Software giant Microsoft has launched the long-awaited new version of its Windows operating system, Vista.
Vista boasts an improved, graphical interface, enhanced security tools and has several modes that users can select based on their lifestyle. 'Single’ mode comes porn-ready and automatically logs on to chat sites, organising blind dates for the user with hot teens who are actually bald, fat men in their fifties.
The ‘Sports’ mode replaces technical language, such as ‘program error’, with sports interview language such as, ‘This program was a real team player that gave 110%, but at the end of the day, the victory went to a better program’.

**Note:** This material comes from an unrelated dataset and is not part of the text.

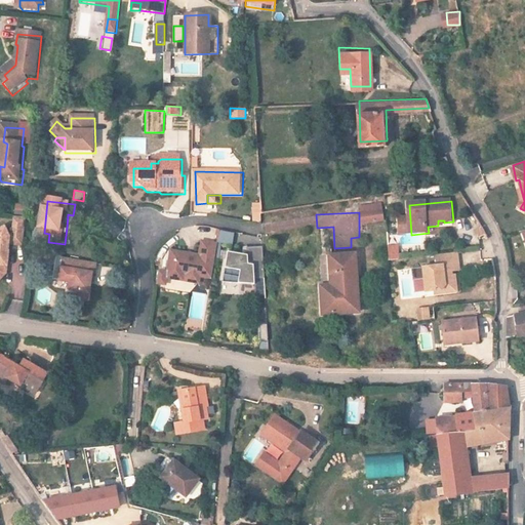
[(362,227),(385,224),(382,213),(361,216),(362,227)]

‘Relationship’ mode switches itself on if Vista detects a girlfriend attempting to access ‘special’ folders. Its Porn GuardTM feature morphs pictures of big-titted beauties into innocent pictures with Aunty Cheryl.
There are also different regional versions of Vista. When users download the Polish version, it will run on computers with very little cache, but for much longer periods. With the Australian version, the software also downloads several ‘mate’ versions of itself, which stay on the user’s hard drive for ‘a couple of weeks’. And the South African version will only run on white computers.
When asked if Vista delivered on its “Wow” promise, one user said, “Yes, when I first used it, I thought, Wow, they’ve copied nearly every feature of Mac’s OS X.”
Microsoft also announced additional ‘themes’ for the operating system:
● El Vista - Cheaper version made in Mexico that stops working after 4 months
● Bista - Gravy-themed version that goes well with roast beef
● Sista - Blessed and chaste version for computers in convents
● Don’t dis da Sista - Version with bling and a big booty
● Fista - Version that quickly recovers from repeated punches after freezing and losing all your work when on a deadline.